The study design was a retrospective observational study. The participants were 32 inpatients with symptomatic epileptic seizures and underwent rehabilitation (previous brain lesion: stroke 23, brain tumor 5, trauma 3, and other 1). Data collected from medical records included pre-admission independence (modified Rankin Scale, mRS), motor paralysis (Stroke Impairment Assessment Set-motor item, SIAS-m), presence of moderate or severe dysphagia, Functional Independence Measure (FIM), and discharge destination. The participants were divided into three groups based on their pre-admission level of independence: Group A: mRS 0-2 (independent outdoors), Group B: mRS 3 (independent indoors), and Group C: mRS 4-5 (not independent), and data descriptively analysed accordingly.

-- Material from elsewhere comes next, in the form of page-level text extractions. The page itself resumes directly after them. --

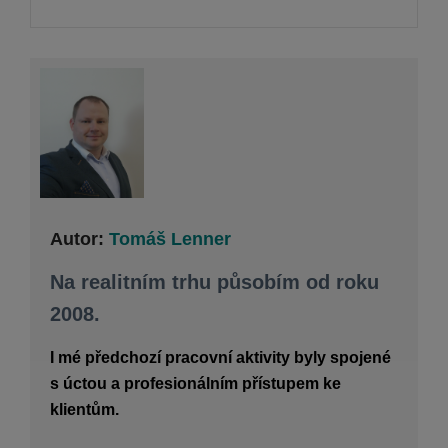
Autor:
Tomáš Lenner
Na realitním trhu působím od roku
2008.
I mé předchozí pracovní aktivity byly spojené
s úctou a profesionálním přístupem ke
klientům.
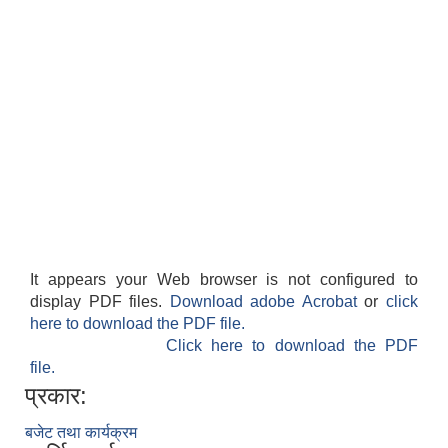
It appears your Web browser is not configured to
display PDF files.
Download adobe Acrobat
or
click
here to download the PDF file.
Click here to download the PDF
file.
प्रकार:
बजेट तथा कार्यक्रम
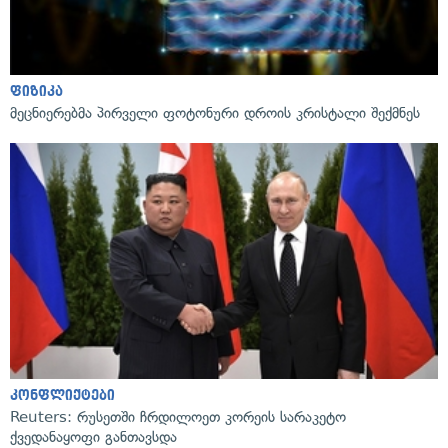
ფიზიკა
მეცნიერებმა პირველი ფოტონური დროის კრისტალი შექმნეს
კონფლიქტები
Reuters: რუსეთში ჩრდილოეთ კორეის სარაკეტო
ქვედანაყოფი განთავსდა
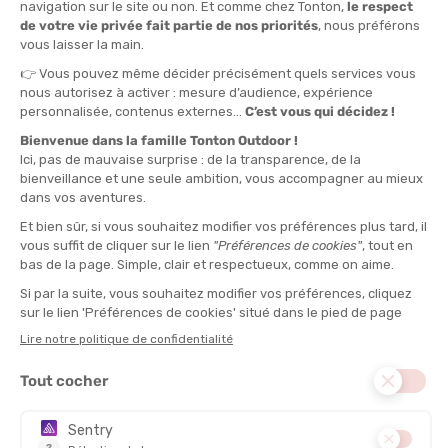
mécanique et davantage une danse légère avec le sol.
Running minimaliste femme : courir comme si vous voliez
En ville, sur piste ou sur route, les chaussures minimalistes de
course pour femme transforment la foulée. Avec leur semelle
fine – souvent entre 5 et 8 mm – elles allègent
considérablement la chaussure et redonnent au pied toute sa
liberté. On retrouve cette impression de flotter, de courir sans
entraves, où chaque foulée épouse le rythme naturel du corps.
Pour beaucoup de coureuses, le running minimaliste est aussi
un moyen de se réapproprier leur course : moins de dépendance
aux technologies, plus d’écoute de soi. Le pied s’étale, se
déploie, absorbe l’énergie du sol pour mieux la restituer.
Résultat : une foulée économique, respectueuse de la
biomécanique féminine et particulièrement adaptée aux
entraînements rapides ou aux sorties plaisir.
Mais comme toute révolution, elle demande patience et
progressivité. Quelques conseils pratiques pour les femmes qui
souhaitent se lancer :
Commencer par de courtes distances.
2 à 3 km pour
habituer muscles et tendons.
Privilégier des surfaces souples au départ.
Pistes ou herbe.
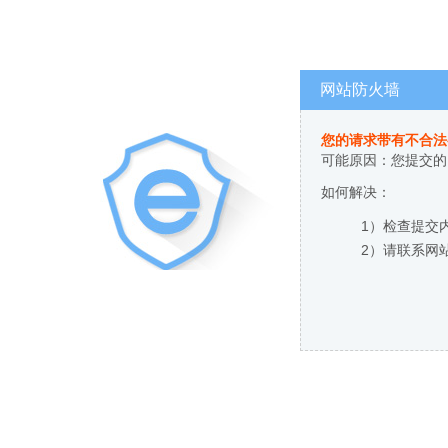
网站防火墙
您的请求带有不合法
可能原因：您提交的
如何解决：
1）检查提交
2）请联系网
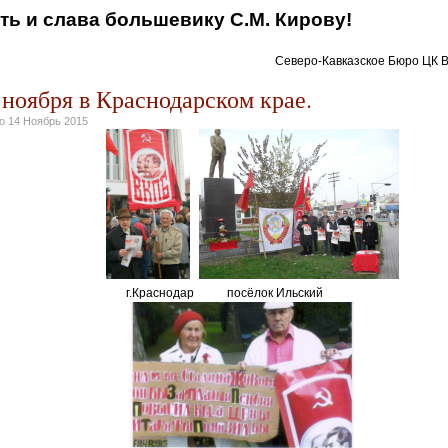
ть и слава большевику С.М. Кирову!
-Кавказское Бюро ЦК ВКП
 ноября в Краснодарском крае.
но
14 Ноябрь 2015
г.Краснодар посёлок Ильский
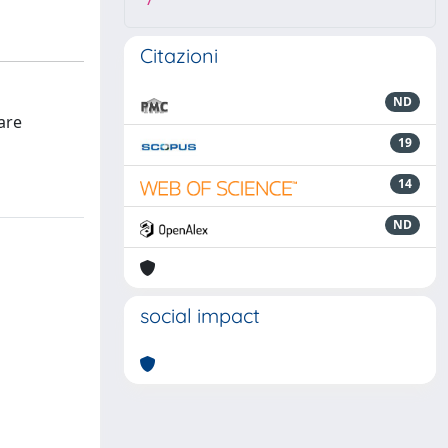
7
Citazioni
ND
 are
19
14
ND
social impact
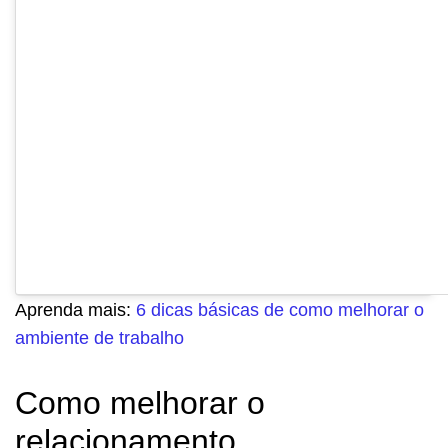
Uma publicação compartilhada por Agendor (@agendorcrm)
Aprenda mais:
6 dicas básicas de como melhorar o
ambiente de trabalho
Como melhorar o
relacionamento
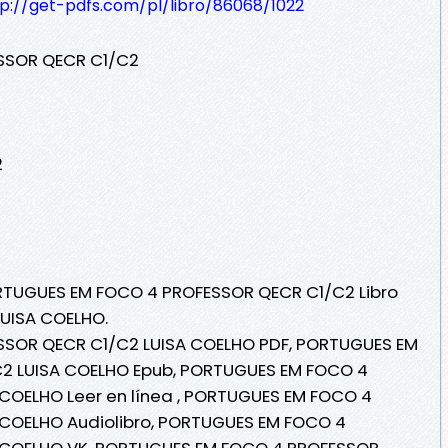
tp://get-pdfs.com/pl/libro/86068/1022
SSOR QECR C1/C2
2
ORTUGUES EM FOCO 4 PROFESSOR QECR C1/C2 Libro
LUISA COELHO.
SOR QECR C1/C2 LUISA COELHO PDF, PORTUGUES EM
2 LUISA COELHO Epub, PORTUGUES EM FOCO 4
COELHO Leer en línea , PORTUGUES EM FOCO 4
COELHO Audiolibro, PORTUGUES EM FOCO 4
 COELHO VK, PORTUGUES EM FOCO 4 PROFESSOR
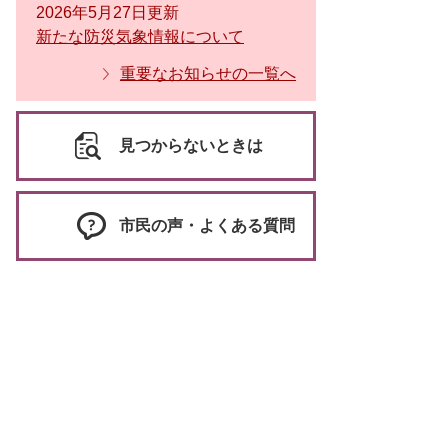
2026年5月27日更新
新たな防災気象情報について
重要なお知らせの一覧へ
見つからないときは
市民の声・よくある質問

The results are presented in order of Group A (n=12, 67±13 years), Group B (n=8, 78±7 years), and Group C (n=12, 78±12 years). At discharge, mRS was 2.5 / 4 / 5, SIAS-m was 25 / 16 / 10.5 (best score: 25), FIM was 78 / 45.5 / 27.5 (best score: 126), moderate or severe dysphagia was present in 17% / 25% / 50%, recurrence occurred in 58% / 42% / 75%, pre-admission home residency was 100% / 75% / 0% and discharge to home was 50% / 37.5% / 0%, respectively. Group A (independent outdoors before admission) comprised younger patients than the other groups. Many of them maintained motor function and independence and were discharged home. Fifty percent, all aged>65, could not be discharged home. Three patients who could not take oral intake were discharged to another hospital or facility. Group B (independent indoors) were older with moderate motor paralysis and most required assistance with indoor ADLs. More than half were discharged to places other than home, while all 3 patients discharged home could take oral intake. Group C (non-independent) comprised older patients, many of whom had severe motor paralysis and dysphagia due to recurrent seizures. All were admitted from a facility and discharged to a facility or long-term care hospital.
The outcomes of acute rehabilitation for adults with symptomatic epileptic seizure in acute inpatient rehabilitation are mainly influenced by pre-admission independence, age, and oral feeding ability.
This study contributes to the prediction of outcomes in acute-phase rehabilitation for adults with symptomatic epileptic seizure.